The answer was not a better prompt. It was everything I had set up before the prompt.
For scientists, model output without deep context — without domain-specific knowledge or explicit structure — comes back bland at best and hallucinated at worst. I had been prompting ChatGPT with variations of “critique this project summary” for an interdisciplinary proposal combining environmental seismology, machine learning, and critical zone hydrology. The responses were polished and structurally hollow.
Then I reorganized. My OpenAI ChatGPT projects now carry rich context. I upload prior proposals and funder RFPs as part of the project’s sources — its knowledge base. I write standing instructions specifying tone, audience, and what the model should not do. The project also accumulates memory from previous discussions, so each interaction builds on the last. Every time I prompt now, the output is grounded in my own framing, not the internet’s average.
Even if base models do not improve, my context engineering changes the output from generic content to something actionable.
Three Layers, Not One
What I have learned from this — and from building similar setups for teaching, reviewing, and communication — is that robust academic agents depend on three distinct layers, not just a clever prompt.
The knowledge anchor. This is the foundation: uploaded documents that give the model access to my domain knowledge rather than its generic training. For a proposal project, that means prior funded narratives, the specific RFP, reviewer feedback from past submissions, and relevant papers. For a course project, it means the textbook chapters, my syllabus, and the learning objectives. The model stops inventing grounding and starts drawing from mine. This is the single change that had the largest effect on output quality. Without it, every response defaults to the statistical mean of the internet — fluent, confident, and useless for specialized academic work.
Standing instructions. Each project carries a persistent instruction file that specifies the structure of the output, the tone, what the model should and should not do, and guardrails against known failure modes. These are not casual system prompts. They are closer to role specifications: who is the audience, what format should the deliverable take, what must be preserved exactly, what must never be fabricated. I iterate on these continuously — and increasingly, I use GPT and Claude themselves to rewrite the instructions, aligning them with emerging industry practices for agent design. The instructions are a living document, not a one-time setup.
Prompt intent. Each individual request is typically around 300 words, specifying the particular deliverable and the particular audience for this interaction. Academics shift audiences constantly — a funder expects a different register than a student, a journal reviewer expects different structure than a department committee. The prompt is where that intent gets declared. It sits on top of the knowledge anchor and the standing instructions, and it tells the model what to do right now, for whom.

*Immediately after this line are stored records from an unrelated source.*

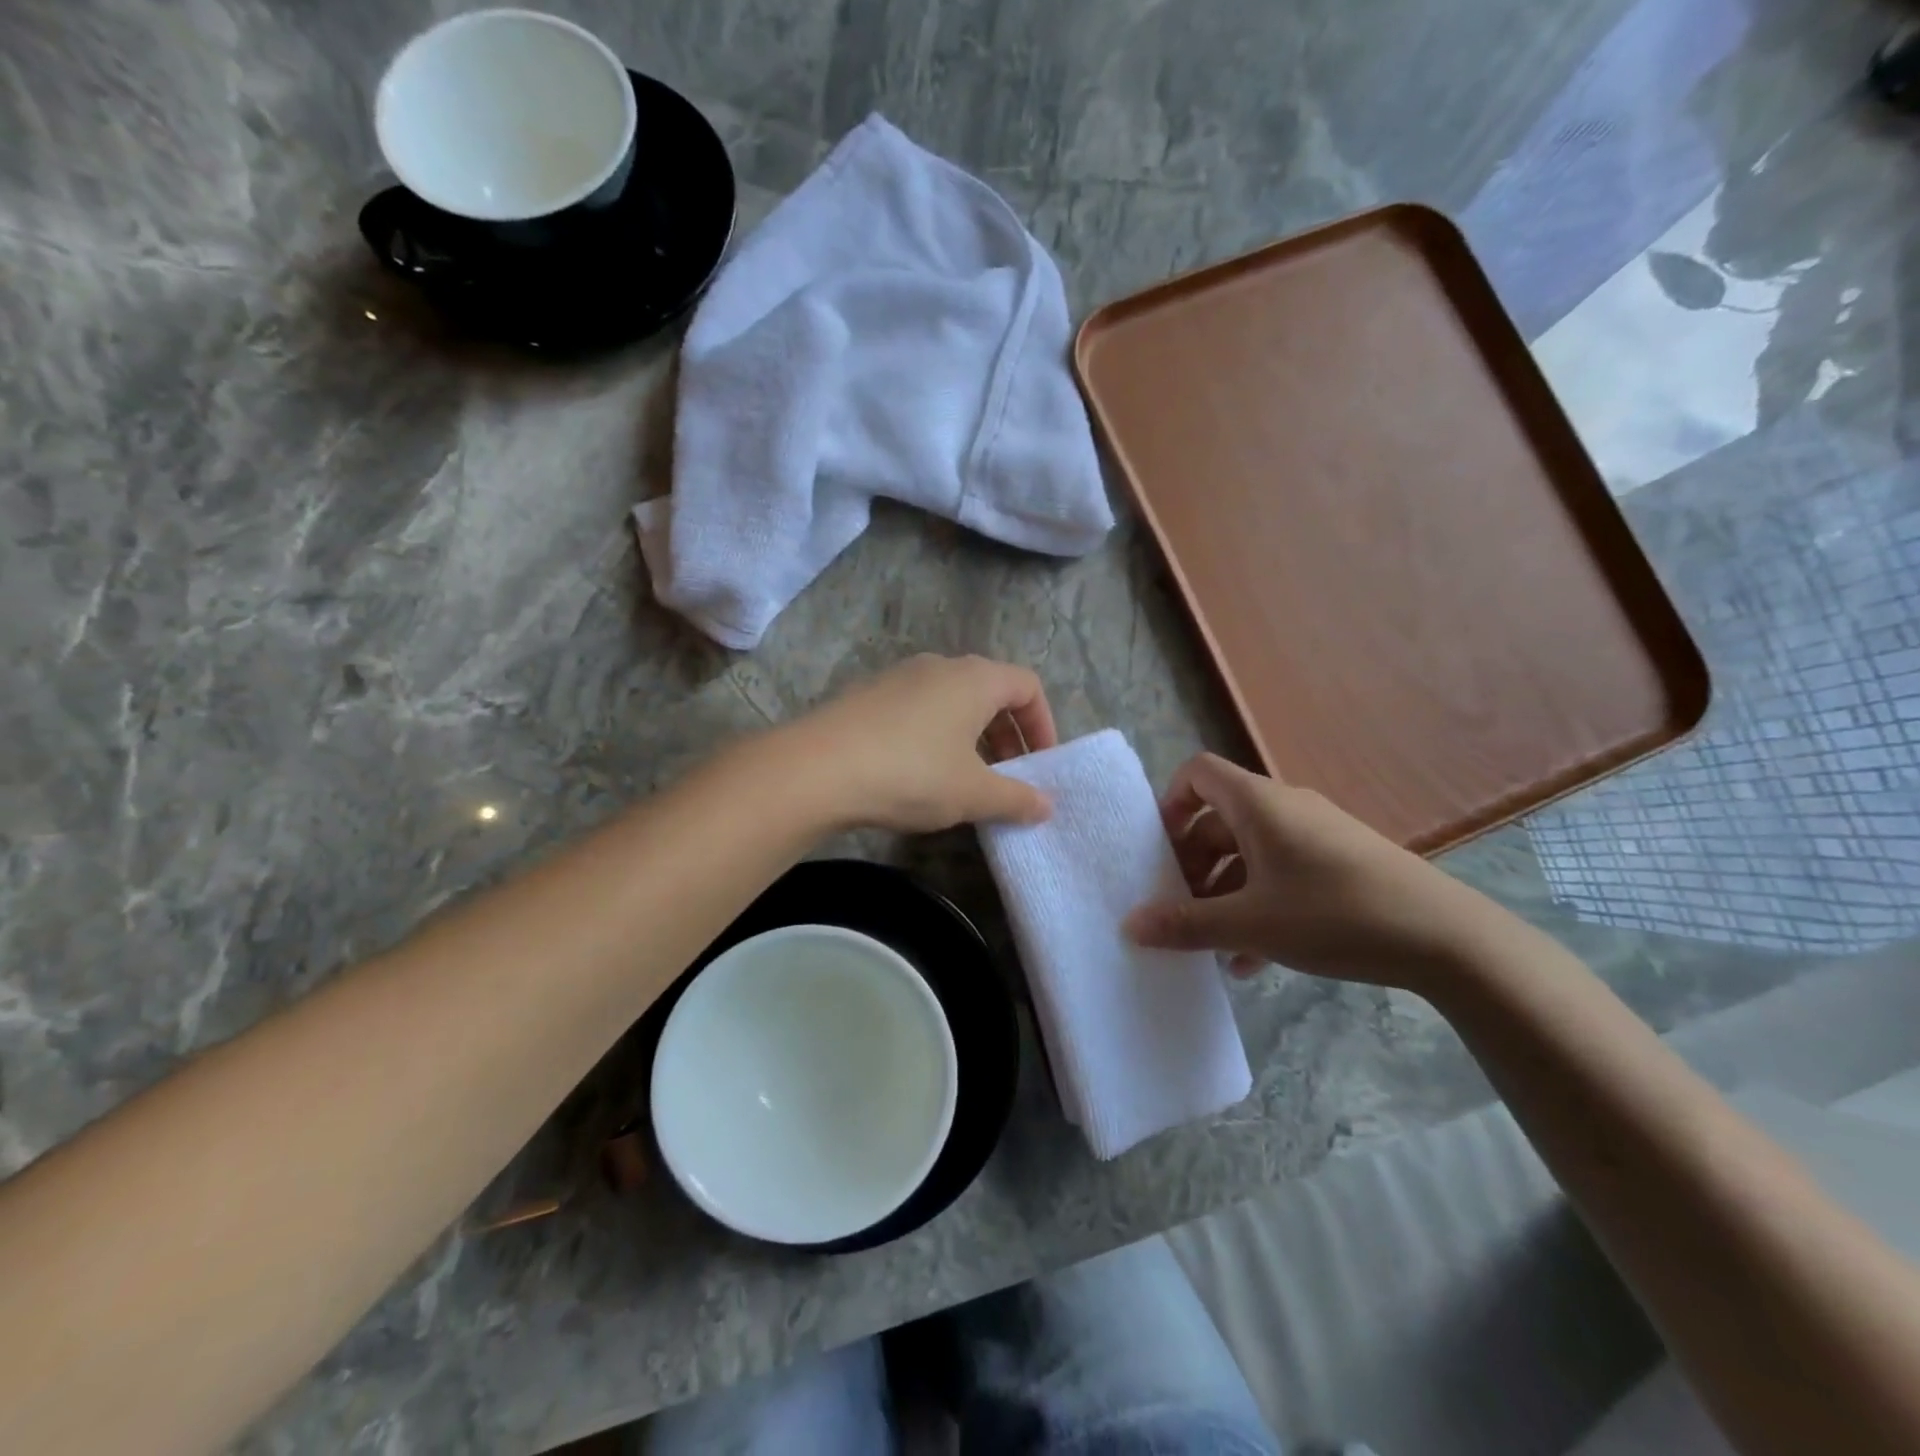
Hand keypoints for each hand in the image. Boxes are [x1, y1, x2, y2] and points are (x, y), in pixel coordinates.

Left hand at [777, 654, 1058, 832]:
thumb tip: (1046, 805)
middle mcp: (939, 666)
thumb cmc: (911, 773)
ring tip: (966, 779)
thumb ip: (1016, 798)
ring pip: (952, 701)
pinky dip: (936, 735)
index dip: (1044, 725)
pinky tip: (920, 774)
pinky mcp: (868, 695)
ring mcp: (899, 677)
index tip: (1041, 765)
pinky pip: (918, 709)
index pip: (1028, 686)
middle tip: (1008, 777)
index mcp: (975, 678)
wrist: (816, 769)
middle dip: (1008, 735)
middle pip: (990, 691)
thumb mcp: (972, 793)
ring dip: (971, 737)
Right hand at [1122, 753, 1514, 987]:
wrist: (1445, 938)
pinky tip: (1252, 959)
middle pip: (1219, 821)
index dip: (1169, 803)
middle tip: (1179, 909)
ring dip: (1223, 894)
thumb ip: (1186, 924)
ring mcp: (1316, 836)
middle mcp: (1284, 808)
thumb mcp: (1250, 924)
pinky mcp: (1340, 864)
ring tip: (1211, 944)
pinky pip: (1281, 873)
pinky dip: (1258, 905)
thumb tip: (1130, 925)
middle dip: (1192, 865)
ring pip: (1249, 854)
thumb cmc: (1334, 914)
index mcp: (1258, 804)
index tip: (1158, 851)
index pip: (1198, 773)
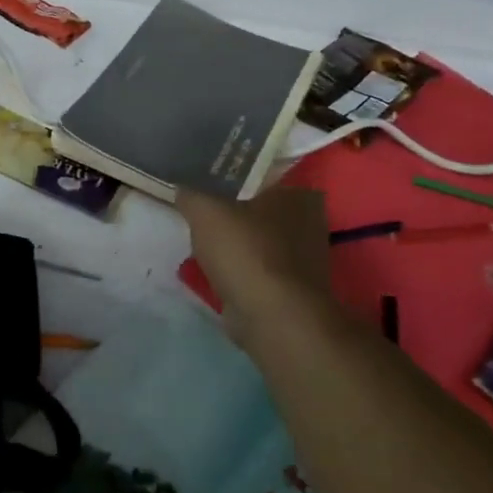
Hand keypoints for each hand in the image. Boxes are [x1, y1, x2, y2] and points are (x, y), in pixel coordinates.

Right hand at [176, 187, 339, 342]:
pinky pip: (256, 269)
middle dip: (232, 213)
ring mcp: (303, 260)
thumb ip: (191, 193)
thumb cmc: (246, 252)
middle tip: (200, 212)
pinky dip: (238, 270)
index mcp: (298, 195)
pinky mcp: (291, 290)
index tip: (206, 183)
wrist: (273, 318)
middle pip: (259, 209)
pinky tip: (214, 270)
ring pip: (257, 241)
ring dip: (234, 245)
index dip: (232, 177)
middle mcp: (310, 223)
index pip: (262, 175)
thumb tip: (182, 188)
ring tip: (201, 242)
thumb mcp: (205, 210)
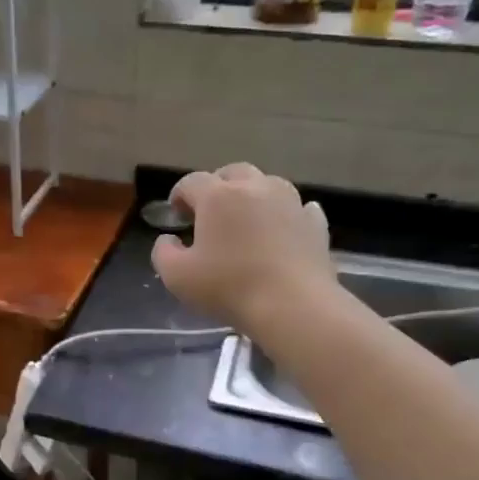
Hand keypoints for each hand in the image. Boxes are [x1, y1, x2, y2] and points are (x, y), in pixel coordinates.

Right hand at [151, 163, 335, 338]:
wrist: (293, 306)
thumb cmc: (228, 287)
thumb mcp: (176, 276)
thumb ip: (163, 253)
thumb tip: (169, 240)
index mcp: (217, 196)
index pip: (191, 182)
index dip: (179, 195)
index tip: (176, 215)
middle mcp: (255, 188)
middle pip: (232, 173)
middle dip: (218, 187)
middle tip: (210, 213)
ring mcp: (290, 203)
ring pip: (268, 184)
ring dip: (253, 195)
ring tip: (247, 219)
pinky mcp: (315, 224)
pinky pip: (299, 208)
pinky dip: (287, 214)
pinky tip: (284, 227)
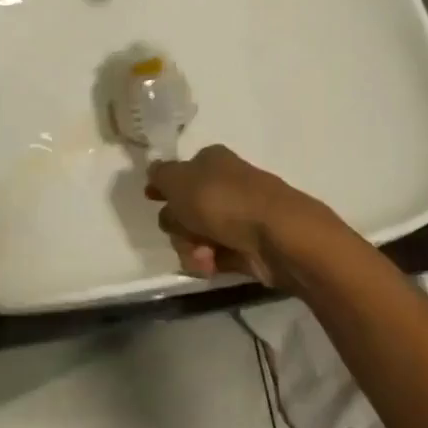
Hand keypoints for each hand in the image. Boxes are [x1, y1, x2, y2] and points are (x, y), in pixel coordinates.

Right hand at [145, 145, 319, 287]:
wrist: (276, 235)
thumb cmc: (222, 200)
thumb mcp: (179, 180)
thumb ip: (160, 175)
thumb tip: (154, 172)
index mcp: (211, 161)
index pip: (179, 172)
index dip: (163, 186)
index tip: (151, 199)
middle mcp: (224, 185)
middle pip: (183, 209)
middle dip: (177, 226)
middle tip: (185, 231)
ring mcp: (236, 217)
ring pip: (195, 235)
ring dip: (191, 248)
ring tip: (204, 256)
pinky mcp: (245, 246)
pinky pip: (214, 256)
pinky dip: (210, 262)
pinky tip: (213, 267)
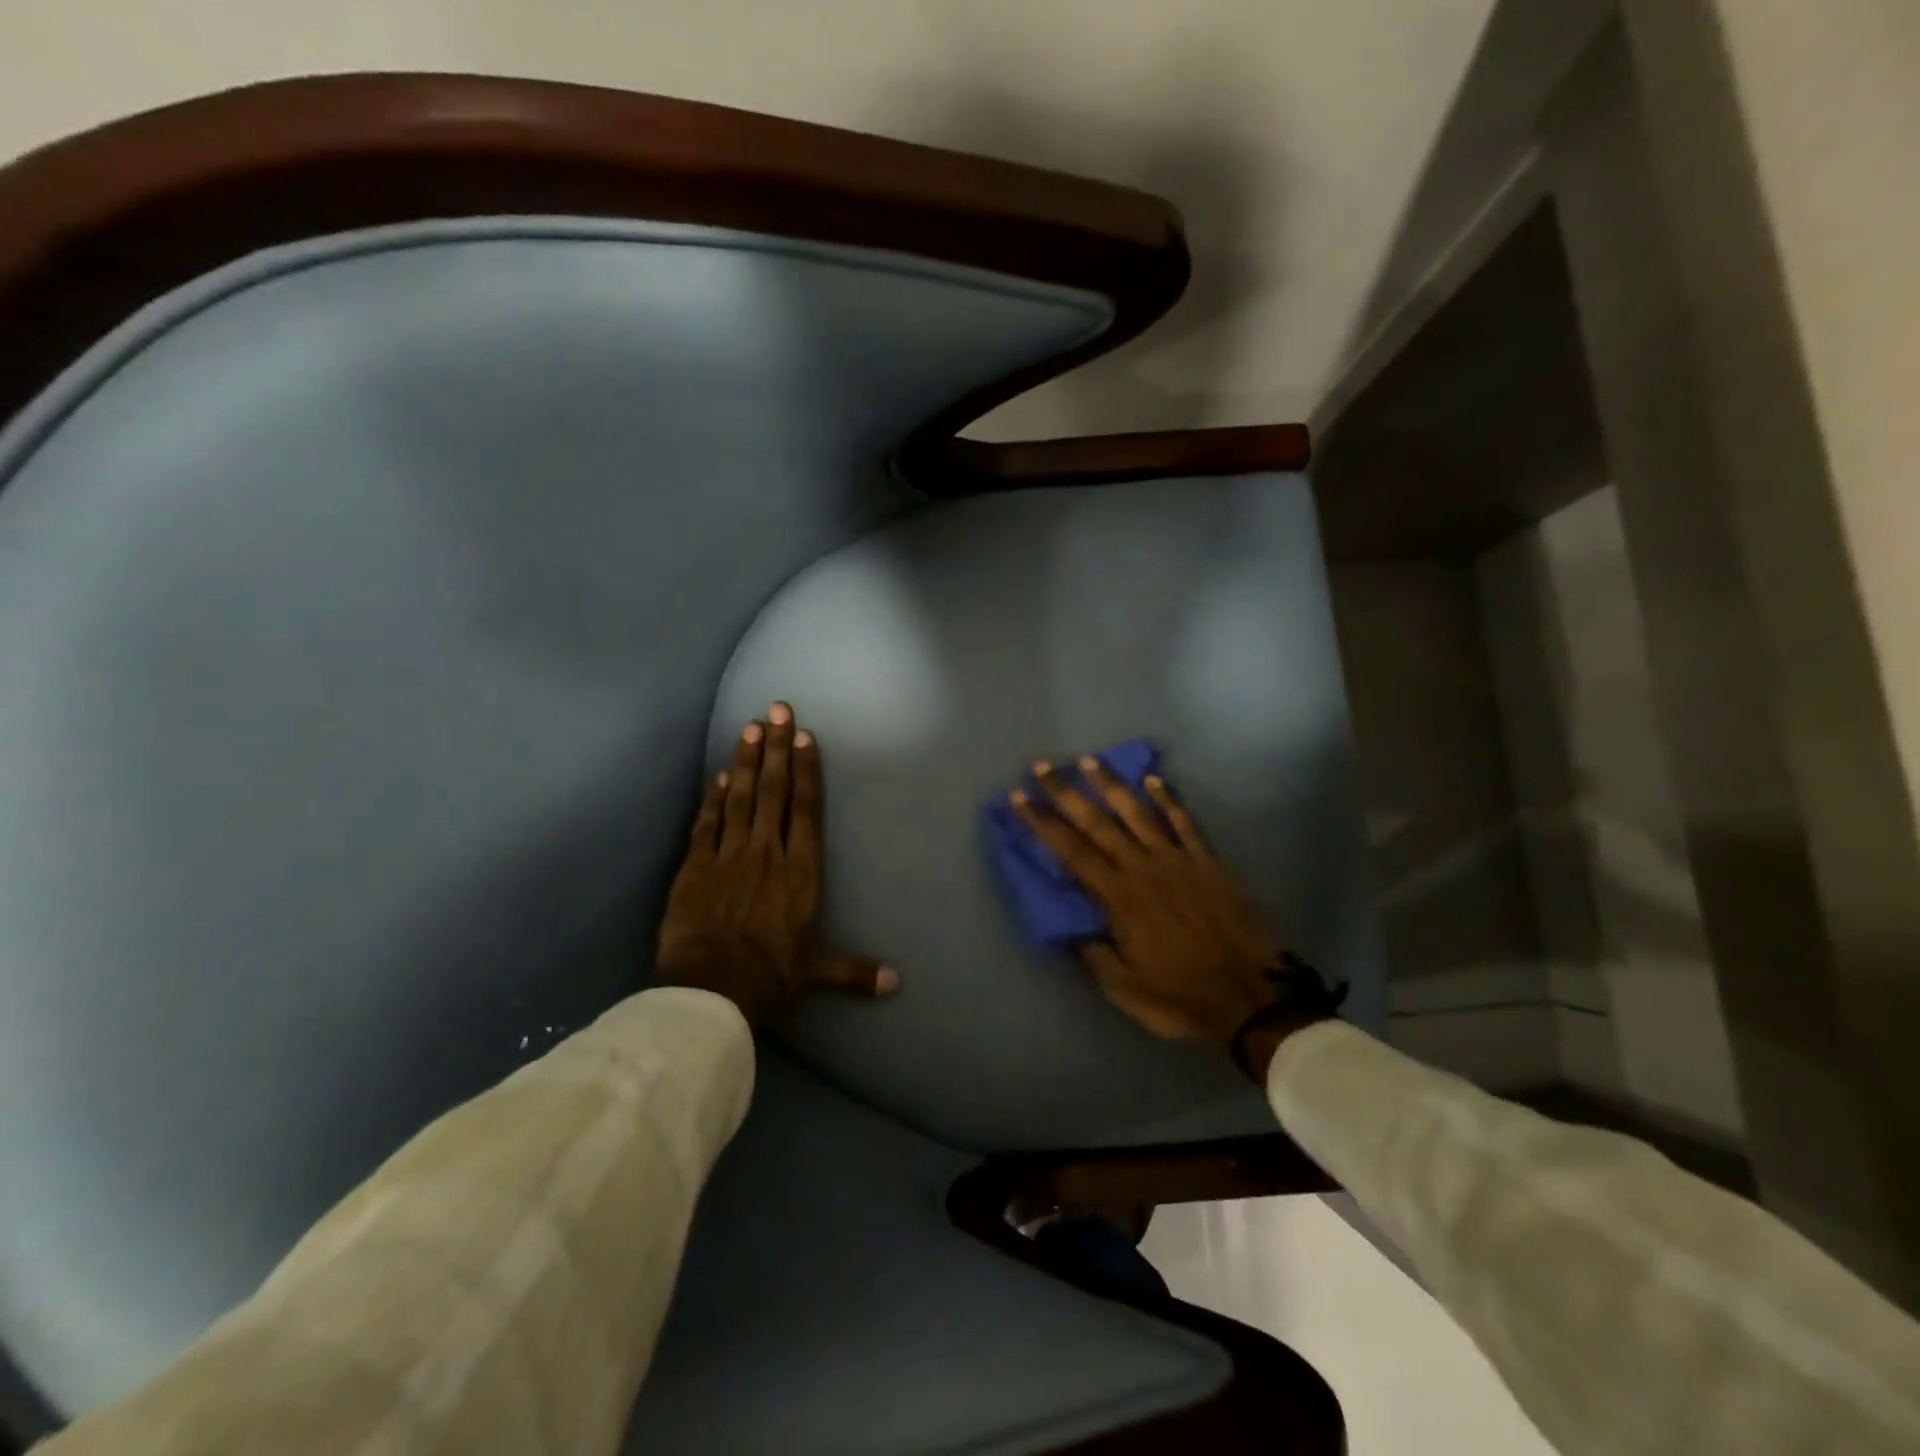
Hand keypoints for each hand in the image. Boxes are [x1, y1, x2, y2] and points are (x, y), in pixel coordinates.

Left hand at [656, 703, 897, 1029]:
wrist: (709, 990)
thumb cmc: (769, 977)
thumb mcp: (815, 974)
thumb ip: (854, 972)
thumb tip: (896, 983)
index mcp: (799, 872)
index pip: (805, 810)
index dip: (807, 772)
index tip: (805, 738)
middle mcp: (766, 853)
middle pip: (773, 792)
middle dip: (778, 749)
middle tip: (778, 709)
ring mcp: (728, 856)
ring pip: (740, 798)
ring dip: (747, 762)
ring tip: (750, 728)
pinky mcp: (695, 867)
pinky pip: (707, 824)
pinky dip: (714, 798)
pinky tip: (720, 776)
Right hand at [1010, 757, 1337, 1079]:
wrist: (1252, 998)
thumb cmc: (1181, 998)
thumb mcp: (1123, 988)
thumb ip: (1093, 952)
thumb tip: (1069, 924)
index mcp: (1119, 898)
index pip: (1070, 851)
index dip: (1042, 823)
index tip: (1019, 798)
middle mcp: (1144, 868)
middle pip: (1098, 822)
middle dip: (1066, 792)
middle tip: (1042, 767)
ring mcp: (1179, 860)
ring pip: (1139, 812)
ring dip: (1111, 784)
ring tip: (1088, 760)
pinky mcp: (1208, 861)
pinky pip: (1184, 822)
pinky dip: (1168, 799)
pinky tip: (1154, 779)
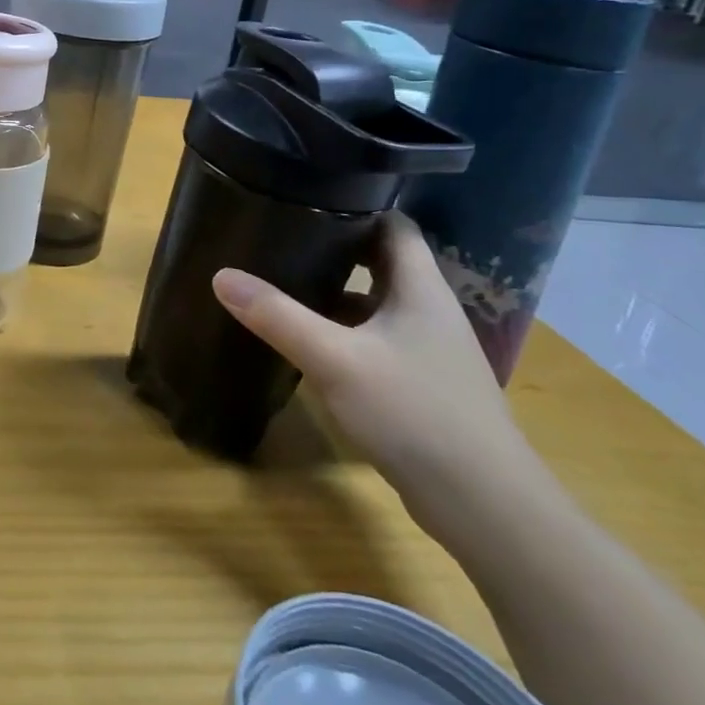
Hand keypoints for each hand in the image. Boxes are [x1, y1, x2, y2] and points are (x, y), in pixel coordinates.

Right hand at [212, 213, 541, 541]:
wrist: (484, 507)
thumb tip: (220, 275)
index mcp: (421, 288)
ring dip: (334, 292)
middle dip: (333, 247)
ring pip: (375, 303)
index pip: (393, 225)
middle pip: (380, 261)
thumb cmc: (415, 414)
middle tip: (279, 236)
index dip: (355, 205)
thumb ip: (277, 316)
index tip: (305, 197)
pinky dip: (342, 331)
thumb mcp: (335, 360)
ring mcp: (427, 349)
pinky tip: (307, 341)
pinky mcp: (419, 383)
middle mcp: (428, 310)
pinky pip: (374, 339)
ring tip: (282, 280)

A robust agent is not just an instruction. It is a specification that layers knowledge, standing rules, and situated intent. When any of these layers is missing, the output reverts to generic fluency.
Where It Still Breaks
Even with all three layers in place, the system is not foolproof. Models still lack physical intuition. They can absorb my uploaded papers but cannot weigh the contested reliability of different published papers, whether it came from an AI-generated paper or from an established and trustworthy journal. They hallucinate rationale, not just citations — fabricating or predicting the logic for a methodological choice when the grounding is thin. That judgment remains mine, for now.
And the instructions themselves are an evolving experiment. I rewrite them regularly. I ask the models to critique and improve their own specifications. This raises a question I have not resolved: as the instructions become more sophisticated and are increasingly co-authored with AI, at what point does the specification itself need verification? Am I engineering guardrails, or am I pushing the hallucination risk one layer deeper?
I do not have the answer yet. But I have learned that the work that matters most happens before the prompt — in the knowledge you upload, the rules you write, and the intent you declare. The prompt is just the last mile.